Saturday, August 9, 2014

Life after a hysterectomy

In a woman’s world there are few words that are unmentionables, especially as moms, we’ve seen it all, heard it all, and experienced it all. One word however has the crushing ability to send the strongest of women into a cowering state of fear and uncertainty.

Hysterectomy.

There, I said it. I don’t know when or why this word began to strike fear into the hearts of women, but it does. We’ve somehow given our uterus, ovaries and fallopian tubes ALL the power when it comes to how we define ourselves as women. Our entire being is centered on those 3 rather small cogs of a much larger machine. Yes they play a huge part in our lives, they are the key ingredients (for a woman obviously) in making little people, they inform us when we haven’t, if we’re going to, and if there is something lurking in there that shouldn’t. They are important, but they aren’t the end-all of our existence. In fact, for some of us, they are the very worst part of being a woman. They are the life crippling, tear inducing, soul crushing, and pain producing monsters that keep us from living a normal life.

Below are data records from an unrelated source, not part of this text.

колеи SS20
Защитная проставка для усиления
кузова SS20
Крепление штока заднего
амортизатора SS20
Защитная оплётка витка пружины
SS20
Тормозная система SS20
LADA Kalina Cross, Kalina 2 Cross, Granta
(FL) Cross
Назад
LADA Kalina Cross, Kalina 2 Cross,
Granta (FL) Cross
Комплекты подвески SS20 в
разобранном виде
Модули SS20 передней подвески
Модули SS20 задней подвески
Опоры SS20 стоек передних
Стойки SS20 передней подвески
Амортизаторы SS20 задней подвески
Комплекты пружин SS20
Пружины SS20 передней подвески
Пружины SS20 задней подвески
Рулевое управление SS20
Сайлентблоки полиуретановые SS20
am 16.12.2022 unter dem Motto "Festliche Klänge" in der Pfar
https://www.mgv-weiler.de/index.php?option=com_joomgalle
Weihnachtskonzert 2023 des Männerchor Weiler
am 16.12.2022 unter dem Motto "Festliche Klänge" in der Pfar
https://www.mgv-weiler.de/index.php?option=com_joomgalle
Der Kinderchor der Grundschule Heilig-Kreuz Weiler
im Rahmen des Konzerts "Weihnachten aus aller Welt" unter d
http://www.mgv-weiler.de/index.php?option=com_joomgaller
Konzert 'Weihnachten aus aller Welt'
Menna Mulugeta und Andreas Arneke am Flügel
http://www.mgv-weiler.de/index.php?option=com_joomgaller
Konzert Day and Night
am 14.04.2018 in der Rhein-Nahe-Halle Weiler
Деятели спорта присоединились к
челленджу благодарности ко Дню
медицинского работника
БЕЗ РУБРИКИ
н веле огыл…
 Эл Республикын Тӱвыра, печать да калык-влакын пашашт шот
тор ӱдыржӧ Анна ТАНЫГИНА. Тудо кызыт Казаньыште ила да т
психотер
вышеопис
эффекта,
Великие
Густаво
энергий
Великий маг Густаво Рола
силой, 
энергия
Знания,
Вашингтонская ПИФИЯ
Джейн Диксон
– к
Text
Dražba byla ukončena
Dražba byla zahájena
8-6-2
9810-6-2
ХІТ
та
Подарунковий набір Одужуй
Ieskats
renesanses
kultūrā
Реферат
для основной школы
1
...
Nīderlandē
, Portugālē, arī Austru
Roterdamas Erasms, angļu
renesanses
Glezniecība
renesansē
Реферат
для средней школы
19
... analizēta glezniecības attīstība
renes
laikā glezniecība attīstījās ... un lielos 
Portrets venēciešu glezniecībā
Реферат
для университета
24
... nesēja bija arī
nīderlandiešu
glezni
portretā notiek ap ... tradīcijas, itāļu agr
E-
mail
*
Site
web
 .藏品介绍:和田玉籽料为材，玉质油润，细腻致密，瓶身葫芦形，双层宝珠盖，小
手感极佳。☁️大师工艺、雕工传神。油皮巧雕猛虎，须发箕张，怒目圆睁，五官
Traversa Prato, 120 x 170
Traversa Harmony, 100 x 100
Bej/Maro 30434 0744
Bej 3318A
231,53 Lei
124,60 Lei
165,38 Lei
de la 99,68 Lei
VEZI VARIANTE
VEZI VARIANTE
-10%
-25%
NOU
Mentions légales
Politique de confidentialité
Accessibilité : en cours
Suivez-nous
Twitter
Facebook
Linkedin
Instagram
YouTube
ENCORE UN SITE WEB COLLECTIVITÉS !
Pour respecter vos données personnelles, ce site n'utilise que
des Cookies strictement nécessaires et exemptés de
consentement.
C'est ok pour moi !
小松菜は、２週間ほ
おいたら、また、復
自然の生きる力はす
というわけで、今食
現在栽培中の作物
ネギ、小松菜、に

Why then, when the word hysterectomy is introduced, do we fall into this pit of sadness with seemingly no end in sight?
Because somewhere along the way, someone taught us to believe that without those 3 things, we’re no longer *real* women.

Let me lay this to rest for you right now. Since my hysterectomy, I’ve NEVER felt better, more alive, more womanly or freer. I was terrified, deeply depressed and agonizing over the surgery, its implications, what impact it would have on everything… so focused in fact that I didn’t even consider the other possibility; delight. I am delighted. I am happy. I am overjoyed in fact, to be without a part of my body that aside from (barely) helping me bring two precious babies into this world caused me nothing but pain and misery.
Nobody ever even suggested that my LIFE would be better. Sure they said the pain would stop, that certain aspects of my life would improve, but never said that I would come out on the other side of a hysterectomy with a 100% improvement applied to every single corner of my life. I spent almost every waking second prior to the surgery thinking about my pain, feeling my pain, planning around my pain, pain pain pain pain! It was a real…. Pain. I haven’t felt that pain for 5 months, it’s just gone, disappeared, wiped off the face of the earth, never to be seen or heard from again. Have you any idea how freeing that is?? No, of course not, and I hadn’t a clue either which is why I am still so caught off guard by how happy I am.

I don’t swim in a pool of sadness and what ifs like I *knew* I would. I don’t cry whenever I hear about birth announcements or pregnancies. Sure I feel a little melancholy, but it isn’t crippling or crushing like the pain I had was. I’m just grateful I have my children and relieved I’ll never go through the agony of years past, ever again.

A hysterectomy isn’t a bad thing. It’s not a sad thing. If it’s anything, it’s your friend. It doesn’t take away from you; it gives you back your life. For the first time in my adult life I feel like I’m finally able to be the woman I was meant to be and that couldn’t have happened without the surgery. I wasn’t me, I was a version of myself bound by pain, bound by complications, bound by limitations that wouldn’t otherwise exist if those 3 cog pieces didn’t.

So to anyone facing this reality I say this: embrace it, accept it, don’t fear it, don’t hate it, rather love it and all the possibilities it will offer you. I promise you there isn’t just life after a hysterectomy, there is a GREAT life full of hope, promise, freedom and happiness. You’re not a lesser woman, you’re a better, stronger, pain free woman with zero limitations. You don’t need a uterus to be complete, sometimes to become whole we have to be dissected, reassembled and have things taken away. It isn’t about the parts you have, it’s about what those parts do to you as a person, if they hurt you and take away from your quality of life, then removing them is the only way you’ll experience your true self. I promise when you come face to face with that person in the mirror, you’ll never feel better about being down a couple of cogs.